07/07/2022
Lettre de IBOO à son adoptant :
Moi, c’est IBOO, le chiot borgne aux oreilles asymétriques. Je reviens de l’enfer, j’ai été brulé au troisième degré sur le corps, ma peau a fondu. Je n’avais que quatre mois, et j’ai connu dans le huis clos d’un appartement de Marseille l’humain sous son jour le plus sombre.
F.r.a.p.p.é, m.u.t.i.l.é, brûlé, et quand je n’ai plus réagi, que ce n’était plus drôle et il m’a jeté aux ordures, comme un déchet, un jouet qui n’aurait plus de batterie.
Sauf que moi, je vis, je ressens, j’aime, je suis chien, j’ai des émotions et ce que j’ai subi est indigne et je perçois qu’il y a autre choses : des odeurs, des arbres, des campagnes, des gamelles, des paniers , des caresses …
Des effluves d’amour, moi IBOO, j’en ai besoin pour cicatriser, et pas seulement sur le corps, mais aussi dans mon cœur.
Je suis handicapé, les poils ne repousseront pas, et j'ai un œil unique certes, mais qui veut découvrir.
Mais moi, IBOO, j’ai peur, que ça recommence : je ne supporte pas la solitude et j’ai tendance à être destructeur.
C’est la double peine : et celle de la souffrance passée et celle de la vie qui s’ouvre, oblitérée, hypothéquée par mon passé.
Mais moi, IBOO, je promets de belles choses à qui saura me comprendre, m’accepter, à qui aura la patience de m’aimer.

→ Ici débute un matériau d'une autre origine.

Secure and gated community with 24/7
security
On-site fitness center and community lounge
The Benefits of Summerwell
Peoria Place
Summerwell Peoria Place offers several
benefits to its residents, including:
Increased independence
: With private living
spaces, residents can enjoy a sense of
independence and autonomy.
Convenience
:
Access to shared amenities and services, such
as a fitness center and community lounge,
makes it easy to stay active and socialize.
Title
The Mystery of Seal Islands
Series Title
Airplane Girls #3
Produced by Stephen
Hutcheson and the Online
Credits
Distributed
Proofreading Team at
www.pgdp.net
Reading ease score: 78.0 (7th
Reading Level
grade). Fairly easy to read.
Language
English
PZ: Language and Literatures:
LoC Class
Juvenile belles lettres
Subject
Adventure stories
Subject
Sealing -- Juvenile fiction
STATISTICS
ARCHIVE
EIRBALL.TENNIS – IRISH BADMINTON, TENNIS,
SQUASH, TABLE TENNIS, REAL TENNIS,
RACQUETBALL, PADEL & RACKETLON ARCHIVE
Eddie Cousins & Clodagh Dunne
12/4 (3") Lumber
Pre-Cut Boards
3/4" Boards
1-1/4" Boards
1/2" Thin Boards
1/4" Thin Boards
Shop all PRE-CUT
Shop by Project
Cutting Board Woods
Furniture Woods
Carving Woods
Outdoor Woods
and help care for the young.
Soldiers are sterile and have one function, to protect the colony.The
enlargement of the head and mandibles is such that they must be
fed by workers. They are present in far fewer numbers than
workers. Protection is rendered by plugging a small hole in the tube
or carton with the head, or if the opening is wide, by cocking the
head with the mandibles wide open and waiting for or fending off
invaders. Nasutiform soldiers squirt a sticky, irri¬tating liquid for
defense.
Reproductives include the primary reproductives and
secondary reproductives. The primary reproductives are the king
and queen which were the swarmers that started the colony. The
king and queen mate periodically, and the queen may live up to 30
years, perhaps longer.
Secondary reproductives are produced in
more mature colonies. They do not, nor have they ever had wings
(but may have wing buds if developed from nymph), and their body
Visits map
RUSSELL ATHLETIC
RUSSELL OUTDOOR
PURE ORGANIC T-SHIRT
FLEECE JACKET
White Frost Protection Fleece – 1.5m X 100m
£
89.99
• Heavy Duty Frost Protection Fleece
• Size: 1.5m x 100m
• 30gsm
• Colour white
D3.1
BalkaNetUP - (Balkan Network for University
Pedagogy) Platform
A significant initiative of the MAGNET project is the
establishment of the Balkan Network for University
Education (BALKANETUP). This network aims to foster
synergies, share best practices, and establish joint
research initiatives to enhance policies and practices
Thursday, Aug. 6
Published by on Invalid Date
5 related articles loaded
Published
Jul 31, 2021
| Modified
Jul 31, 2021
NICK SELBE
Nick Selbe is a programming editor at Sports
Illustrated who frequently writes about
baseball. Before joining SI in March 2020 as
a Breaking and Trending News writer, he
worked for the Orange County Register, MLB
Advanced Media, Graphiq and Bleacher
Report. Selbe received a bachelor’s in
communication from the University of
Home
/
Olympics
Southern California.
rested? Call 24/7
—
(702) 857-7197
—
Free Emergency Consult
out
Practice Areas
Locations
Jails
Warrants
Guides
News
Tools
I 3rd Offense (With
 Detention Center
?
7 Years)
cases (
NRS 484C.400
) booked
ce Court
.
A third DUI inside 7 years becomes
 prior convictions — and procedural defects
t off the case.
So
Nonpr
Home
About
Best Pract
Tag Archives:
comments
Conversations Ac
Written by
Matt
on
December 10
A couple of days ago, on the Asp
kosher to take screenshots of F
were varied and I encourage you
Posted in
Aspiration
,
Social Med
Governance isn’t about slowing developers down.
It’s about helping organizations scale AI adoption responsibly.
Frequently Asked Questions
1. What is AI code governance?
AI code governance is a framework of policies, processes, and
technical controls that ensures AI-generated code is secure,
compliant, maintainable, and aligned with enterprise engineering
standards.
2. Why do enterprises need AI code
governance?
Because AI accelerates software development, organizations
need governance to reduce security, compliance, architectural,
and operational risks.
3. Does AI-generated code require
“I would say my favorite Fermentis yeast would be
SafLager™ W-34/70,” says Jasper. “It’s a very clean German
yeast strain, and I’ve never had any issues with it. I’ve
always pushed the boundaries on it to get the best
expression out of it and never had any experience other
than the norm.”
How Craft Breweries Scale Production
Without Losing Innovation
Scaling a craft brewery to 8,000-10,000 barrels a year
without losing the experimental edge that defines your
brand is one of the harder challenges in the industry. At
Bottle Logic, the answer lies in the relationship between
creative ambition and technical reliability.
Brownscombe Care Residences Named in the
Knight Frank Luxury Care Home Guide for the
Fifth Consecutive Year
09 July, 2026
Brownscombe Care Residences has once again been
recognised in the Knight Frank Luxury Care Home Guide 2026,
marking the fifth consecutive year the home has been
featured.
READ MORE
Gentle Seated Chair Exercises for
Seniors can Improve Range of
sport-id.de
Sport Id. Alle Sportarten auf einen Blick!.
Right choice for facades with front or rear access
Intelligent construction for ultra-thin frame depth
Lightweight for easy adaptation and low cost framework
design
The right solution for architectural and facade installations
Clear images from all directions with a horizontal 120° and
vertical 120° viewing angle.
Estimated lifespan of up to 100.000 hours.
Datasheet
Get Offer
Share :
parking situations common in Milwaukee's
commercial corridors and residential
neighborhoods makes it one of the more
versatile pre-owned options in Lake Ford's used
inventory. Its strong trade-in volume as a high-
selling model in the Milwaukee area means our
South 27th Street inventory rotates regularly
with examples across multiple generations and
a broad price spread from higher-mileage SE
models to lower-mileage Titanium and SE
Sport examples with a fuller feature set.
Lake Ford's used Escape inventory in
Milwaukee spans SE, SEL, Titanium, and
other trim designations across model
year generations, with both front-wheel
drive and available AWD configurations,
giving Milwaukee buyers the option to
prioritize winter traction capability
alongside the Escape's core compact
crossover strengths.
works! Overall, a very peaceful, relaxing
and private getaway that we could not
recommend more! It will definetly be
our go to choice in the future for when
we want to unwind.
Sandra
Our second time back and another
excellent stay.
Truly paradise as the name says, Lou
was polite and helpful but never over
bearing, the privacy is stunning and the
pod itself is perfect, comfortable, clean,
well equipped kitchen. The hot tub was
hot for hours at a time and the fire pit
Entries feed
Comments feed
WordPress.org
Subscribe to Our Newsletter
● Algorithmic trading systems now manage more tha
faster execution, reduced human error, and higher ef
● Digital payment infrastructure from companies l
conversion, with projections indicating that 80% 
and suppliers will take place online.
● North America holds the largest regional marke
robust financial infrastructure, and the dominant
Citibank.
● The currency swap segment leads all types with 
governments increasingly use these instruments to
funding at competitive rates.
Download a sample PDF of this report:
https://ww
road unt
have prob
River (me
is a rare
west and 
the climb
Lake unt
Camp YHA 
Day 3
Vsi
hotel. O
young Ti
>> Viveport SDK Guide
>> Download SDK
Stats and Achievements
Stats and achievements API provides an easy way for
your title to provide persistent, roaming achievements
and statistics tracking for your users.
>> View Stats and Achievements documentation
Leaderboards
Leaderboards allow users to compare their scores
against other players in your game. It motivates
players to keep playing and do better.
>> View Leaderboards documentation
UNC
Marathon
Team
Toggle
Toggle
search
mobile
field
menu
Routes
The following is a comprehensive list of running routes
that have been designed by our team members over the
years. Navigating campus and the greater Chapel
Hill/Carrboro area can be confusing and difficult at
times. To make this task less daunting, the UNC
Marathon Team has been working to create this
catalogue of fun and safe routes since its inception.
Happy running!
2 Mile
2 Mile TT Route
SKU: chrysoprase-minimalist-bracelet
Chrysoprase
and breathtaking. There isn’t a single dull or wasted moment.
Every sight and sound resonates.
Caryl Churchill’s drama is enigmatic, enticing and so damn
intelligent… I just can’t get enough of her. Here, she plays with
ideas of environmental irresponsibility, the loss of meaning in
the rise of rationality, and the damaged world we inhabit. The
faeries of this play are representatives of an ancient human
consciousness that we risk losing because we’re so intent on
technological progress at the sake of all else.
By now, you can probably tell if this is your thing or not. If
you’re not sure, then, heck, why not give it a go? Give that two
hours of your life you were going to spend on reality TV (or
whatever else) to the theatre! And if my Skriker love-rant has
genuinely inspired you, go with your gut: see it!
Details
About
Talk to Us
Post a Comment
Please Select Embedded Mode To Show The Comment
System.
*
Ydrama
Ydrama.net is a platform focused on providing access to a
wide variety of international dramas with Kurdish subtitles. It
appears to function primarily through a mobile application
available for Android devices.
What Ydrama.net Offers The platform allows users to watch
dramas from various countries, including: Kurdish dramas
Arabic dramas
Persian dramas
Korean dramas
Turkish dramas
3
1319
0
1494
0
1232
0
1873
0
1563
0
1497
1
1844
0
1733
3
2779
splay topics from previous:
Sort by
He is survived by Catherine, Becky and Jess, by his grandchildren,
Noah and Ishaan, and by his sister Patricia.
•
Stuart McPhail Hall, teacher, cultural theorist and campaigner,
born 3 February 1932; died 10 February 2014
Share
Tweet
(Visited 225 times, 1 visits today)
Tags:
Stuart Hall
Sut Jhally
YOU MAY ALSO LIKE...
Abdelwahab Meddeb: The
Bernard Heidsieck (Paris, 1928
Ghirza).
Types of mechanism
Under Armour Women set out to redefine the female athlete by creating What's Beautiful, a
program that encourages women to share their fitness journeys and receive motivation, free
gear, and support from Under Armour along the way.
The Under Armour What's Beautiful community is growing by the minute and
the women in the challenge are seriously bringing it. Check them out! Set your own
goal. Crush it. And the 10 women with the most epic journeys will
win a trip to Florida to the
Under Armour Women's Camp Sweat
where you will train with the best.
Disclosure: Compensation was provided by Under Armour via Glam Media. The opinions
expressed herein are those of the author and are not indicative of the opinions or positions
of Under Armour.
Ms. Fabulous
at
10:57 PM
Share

Ce sera une revanche sur l’adversité, menée à deux, mon humain et moi, main dans la patte pour la vie, pour dire à celui qui est incarcéré que non, il ne m’a pas détruit, qu’un véritable maître va restaurer ma confiance, cicatriser les blessures de mon cœur, qu’il va le faire pour moi, pour inverser mes débuts ténébreux, et pas à pas, petit à petit, m’amener vers le bonheur.
Un humain qui m’accompagnera, que j’accompagnerai et qui puisera dans le regard de mon œil unique de la joie et le réconfort de la gratitude.
Moi le chien cabossé et borgne au dos nu j’ai droit à une nouvelle vie, près de celui qui saura me guider, me protéger, me comprendre, m’apprendre, me cajoler plus qu’un autre, ne pas me gronder, ne pas crier, m’offrir une chance d’être heureux.
Et cet humain-là, je sais qu’il existe, le vent tourne, l’un a voulu me t.o.r.t.u.r.e.r et me t.u.e.r, un autre saura me sauver.
J’y crois : il parait que je viens d’être adopté.